Simultaneously change parameters on all the GPUs

yangzhh · August 1, 2019, 9:56am

during training the network on 8 GPUs in parallel, I am going to manually change the parameters in the network by the following code,

for param in model.parameters():
  param.data.fill_(other parameter)

I am wondering if this would change all the parameters on different GPU or just GPU:0?

pietern · August 1, 2019, 11:40am

It depends what you’re using for parallelism.

If you use nn.DataParallel you should be able to do this, as the model is replicated to the other GPUs in every iteration. This means you only need to modify the parameters of the root module. This is also where you’d run the optimizer, for example.

yangzhh · August 3, 2019, 6:11pm

The model is replicated to the other GPUs in every iteration means the state_dicts are copied to other GPUs every iteration? So the mean and var in BN are also copied to other GPUs from the GPU:0?

Is there any document explain this process elaborately? I am really curious about the parallel mechanism utilized in PyTorch, for I always conduct experiments on multi-gpu environment.

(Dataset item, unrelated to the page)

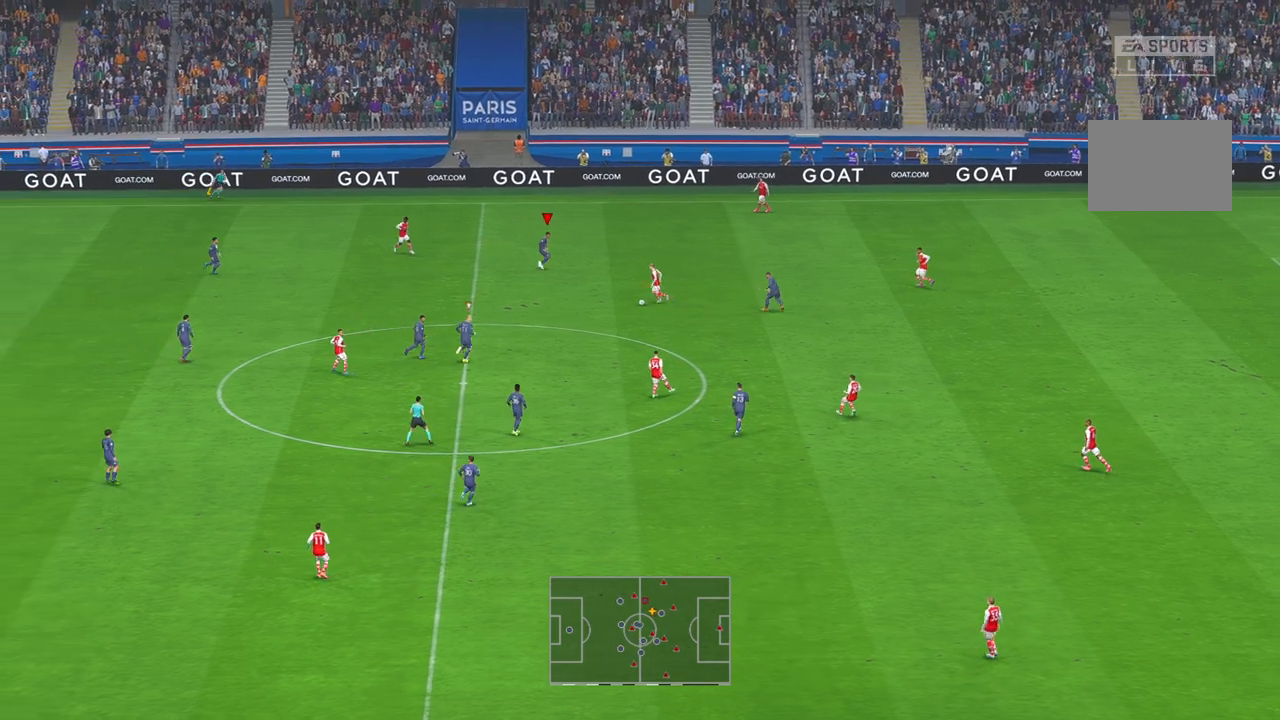
{"buttons": ["R2"], "left_stick": "down-left", "right_stick": "center", "events": [[400, "left_stick", "down-left"]]}
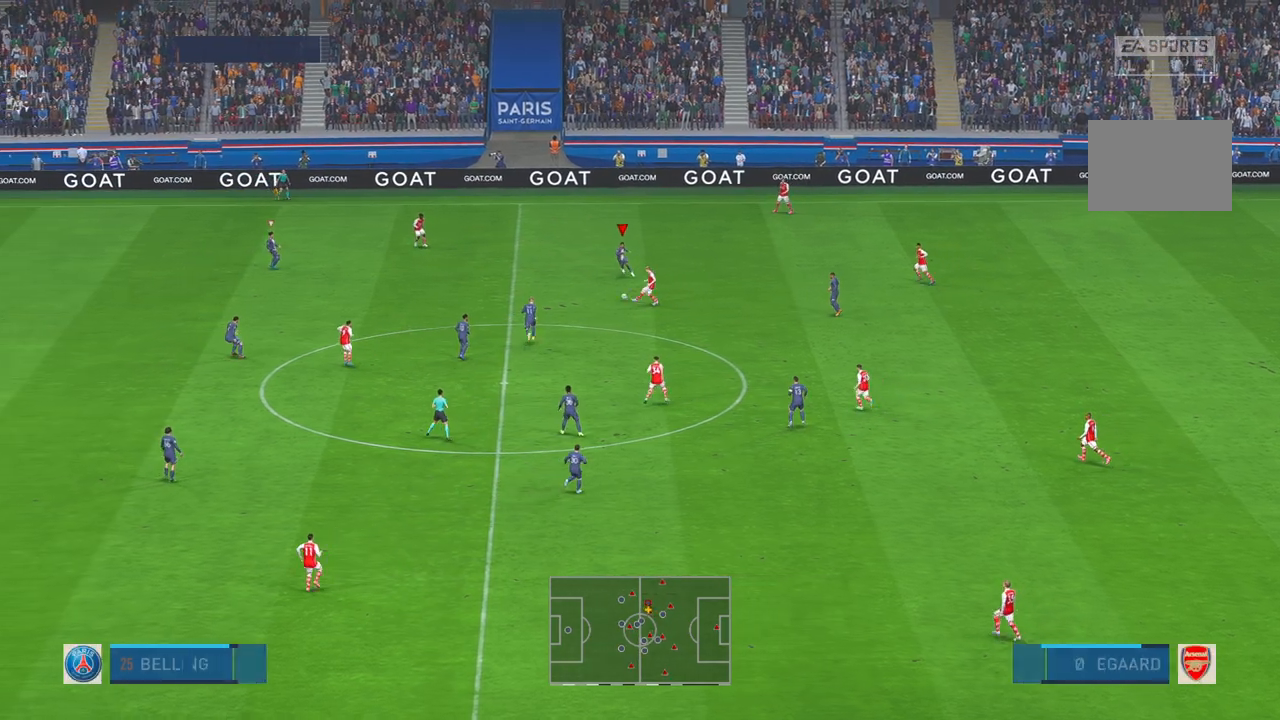
{"buttons": ["R2"], "left_stick": "down-left", "right_stick": "center", "events": [[67, "right_stick", "up"], [200, "right_stick", "up-left"], [267, "right_stick", "up-right"], [333, "right_stick", "center"]]}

pietern · August 5, 2019, 5:14am

Yes, that’s correct. The documentation covers this (the replication bit), see torch.nn.DataParallel. Note that this is not how the distributed version works. There, every process runs forward/backward/optimizer against a single copy of the model, so its parameters are equivalent already. Not by replicating the values, but by executing the exact same optimizer step.

yangzhh · August 5, 2019, 7:15am

Thanks a lot! I know what you mean. So, in summarize, the multi-gpu environment works like following:

Scatter the model and the state dict from GPU:0 to all the GPUs.
Split the data, and seperately forward them on different GPUs.
Gather output from GPUs to GPU:0
Calculate Loss by using outputs and targets on GPU:0
Backward Loss to GPUs and seperately calculate gradients
Gather gradients from GPUs to GPU:0
Update parameters on GPU:0
GoTo Step1.

So, the only thing that not fully synchronized is the mean and var of BN, because it does not gather to GPU:0 during backward. All the other parameters are fully synchronized because of the gather-scatter mechanism.